• **Written problem**
Count the lines in the records that contain the string "start", matching case exactly, and give only the number.

Extracted data entries

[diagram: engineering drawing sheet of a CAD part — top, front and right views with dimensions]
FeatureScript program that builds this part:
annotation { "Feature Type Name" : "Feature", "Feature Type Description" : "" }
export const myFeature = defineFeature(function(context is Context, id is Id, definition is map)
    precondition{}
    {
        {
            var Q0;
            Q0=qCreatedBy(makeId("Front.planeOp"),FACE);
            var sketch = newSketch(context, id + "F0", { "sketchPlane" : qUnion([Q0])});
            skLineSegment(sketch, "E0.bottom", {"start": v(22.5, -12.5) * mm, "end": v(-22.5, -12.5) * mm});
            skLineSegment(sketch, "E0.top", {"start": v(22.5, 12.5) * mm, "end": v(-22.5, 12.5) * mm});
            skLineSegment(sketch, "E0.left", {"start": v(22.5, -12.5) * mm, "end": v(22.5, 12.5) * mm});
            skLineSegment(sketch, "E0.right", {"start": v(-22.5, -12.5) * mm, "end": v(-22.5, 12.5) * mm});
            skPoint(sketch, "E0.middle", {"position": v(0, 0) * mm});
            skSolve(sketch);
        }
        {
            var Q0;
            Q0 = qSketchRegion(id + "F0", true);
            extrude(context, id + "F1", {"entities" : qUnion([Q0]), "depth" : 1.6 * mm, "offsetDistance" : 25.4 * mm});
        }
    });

• **Task response**
4